◆ Taak 1:
Geef alstublieft bij elk van de uitspraken (a), (b) en (c) aan of die klopt met de geciteerde passage hieronder: (a) de spreker dankt God voor Ismaël en Izaak, gegeven op hoge leeftijd; (b) de spreker vraagt alleen voor zichzelf om vergeving; (c) de spreker vraagt dat al zijn nakomelingen het gebed in acht nemen. Antwoord telkens met ja of nee en citeer letterlijk de woorden uit de passage die de doorslag geven.

◆ Geciteerde passage:
* * * * * * * * *

الْحَمْدُ لِلَّهِ الَّذِي وَهَبَ لِي عَلَى الْكِبَرِ إِسْمَاعِيلَ وَإِسْحَاقَ ۚ إِنَّ رَبِّي لَسَمِيعُ الدُّعَاءِ
( 39 )
Geloofd zij God, die mij op mijne oude jaren Ismaël en Izaak heeft gegeven; want mijn Heer verhoort de ootmoedige beden.
رَبِّ اجْعَلْنِي مُقِيمَ الصَّلَاةِ وَمِن ذُرِّيَّتِي ۚ رَبَّنَا وَتَقَبَّلْ دُعَاءِ
( 40 )
O Heer! vergun dat ik het gebed in acht neme, gelijk een gedeelte mijner nakomelingschap. O Heer! en verhoor mijne bede.
رَبَّنَا اغْفِرْ لِي وَلِوَالِدَيَّ وَلِلْمُؤْمِنِينَ يَوْمَ يَقُومُ الْحِسَابُ
( 41 )
O Heer! vergeef mij en mijnen ouders en den geloovigen op den dag dat de rekening zal worden opgemaakt.
وَلَا تَحْسَبَنَّ اللَّهَ غَافِلًا عَمَّا يَعْمَلُ الظَّالِمُونَ ۚ إِنَّمَا يُؤَخِّرُهُمْ لِيَوْمٍ تَشْخَصُ فِيهِ الْأَبْصَارُ
( 42 )

* * * * * * * * *

◆ Vastgelegde gegevens:
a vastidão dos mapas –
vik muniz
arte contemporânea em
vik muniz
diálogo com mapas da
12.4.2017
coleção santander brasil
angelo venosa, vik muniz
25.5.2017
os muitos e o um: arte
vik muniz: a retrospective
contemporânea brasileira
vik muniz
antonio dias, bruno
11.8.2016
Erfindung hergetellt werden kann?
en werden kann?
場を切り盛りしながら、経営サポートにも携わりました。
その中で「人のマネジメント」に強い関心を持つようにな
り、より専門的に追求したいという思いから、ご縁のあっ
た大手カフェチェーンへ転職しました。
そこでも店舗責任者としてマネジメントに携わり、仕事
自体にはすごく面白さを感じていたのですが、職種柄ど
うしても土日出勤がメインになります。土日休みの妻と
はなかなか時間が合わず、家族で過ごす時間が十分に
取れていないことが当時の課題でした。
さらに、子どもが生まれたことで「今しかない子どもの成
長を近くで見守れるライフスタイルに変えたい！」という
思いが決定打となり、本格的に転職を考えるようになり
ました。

* * * * * * * * *

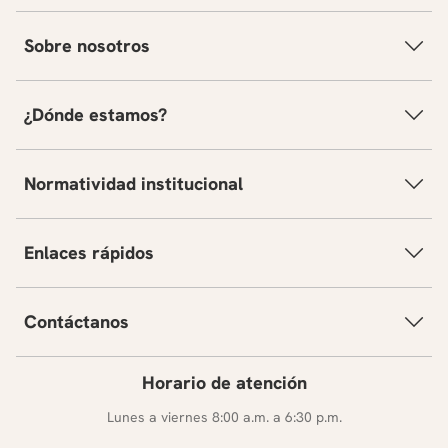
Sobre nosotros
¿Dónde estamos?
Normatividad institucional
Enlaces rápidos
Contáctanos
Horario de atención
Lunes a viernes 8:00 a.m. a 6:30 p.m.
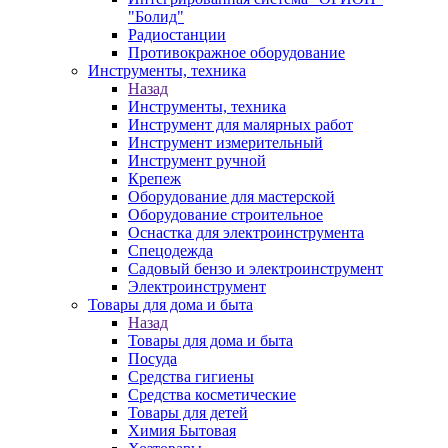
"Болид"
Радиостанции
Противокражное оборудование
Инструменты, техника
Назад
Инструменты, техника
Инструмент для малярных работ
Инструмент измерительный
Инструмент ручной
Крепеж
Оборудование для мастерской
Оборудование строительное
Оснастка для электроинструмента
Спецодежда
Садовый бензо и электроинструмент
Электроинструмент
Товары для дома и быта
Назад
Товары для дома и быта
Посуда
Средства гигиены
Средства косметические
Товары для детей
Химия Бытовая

* * * * * * * * *

◆ Taak 2:
Meld elke regel uit de lijst waarin de string "contemporânea" voorkomt.

◆ Resultaat 1:
(a) Ja: "die mij op mijne oude jaren Ismaël en Izaak heeft gegeven"
(b) Nee: "vergeef mij en mijnen ouders en den geloovigen"
(c) Nee: "gelijk een gedeelte mijner nakomelingschap"

◆ Resultaat 2:
arte contemporânea em
contemporânea brasileira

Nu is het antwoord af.